Limb landmark coordinates
====
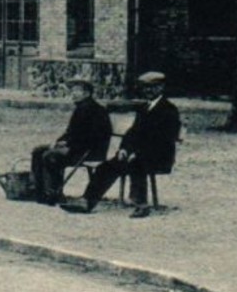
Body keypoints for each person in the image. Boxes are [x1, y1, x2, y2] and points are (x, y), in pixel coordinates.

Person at [64, 71, 181, 218]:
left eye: (153, 87)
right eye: (145, 88)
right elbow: (132, 133)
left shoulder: (169, 110)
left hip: (159, 156)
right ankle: (87, 201)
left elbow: (165, 139)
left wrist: (137, 153)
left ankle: (141, 205)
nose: (148, 91)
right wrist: (124, 149)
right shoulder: (144, 108)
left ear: (161, 88)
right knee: (106, 166)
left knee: (137, 165)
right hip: (137, 154)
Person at [30, 78, 112, 205]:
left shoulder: (97, 111)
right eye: (72, 90)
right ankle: (39, 192)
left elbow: (93, 137)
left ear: (87, 93)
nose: (73, 93)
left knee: (51, 156)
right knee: (38, 150)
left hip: (89, 151)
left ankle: (54, 193)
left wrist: (67, 144)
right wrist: (59, 142)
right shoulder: (80, 108)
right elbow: (70, 132)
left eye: (77, 91)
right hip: (76, 148)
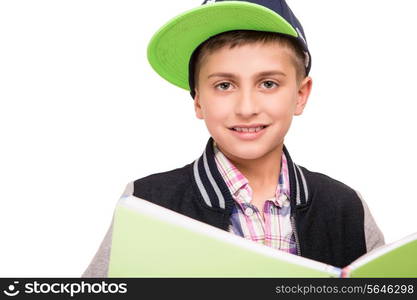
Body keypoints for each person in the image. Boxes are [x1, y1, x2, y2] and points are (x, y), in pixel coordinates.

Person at [82, 0, 385, 277]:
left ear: (300, 95)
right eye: (225, 85)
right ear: (199, 101)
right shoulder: (148, 203)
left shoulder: (345, 207)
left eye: (268, 83)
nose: (247, 108)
====
# Task prompt:
Scan the records above for the string "shoulder", then copy each line where it turns up.

# Answer to this task:
left shoulder: (169, 110)
right shoulder: (144, 108)
left shoulder: (97, 111)
right shoulder: (80, 108)
right shoulder: (148, 203)
left shoulder: (345, 207)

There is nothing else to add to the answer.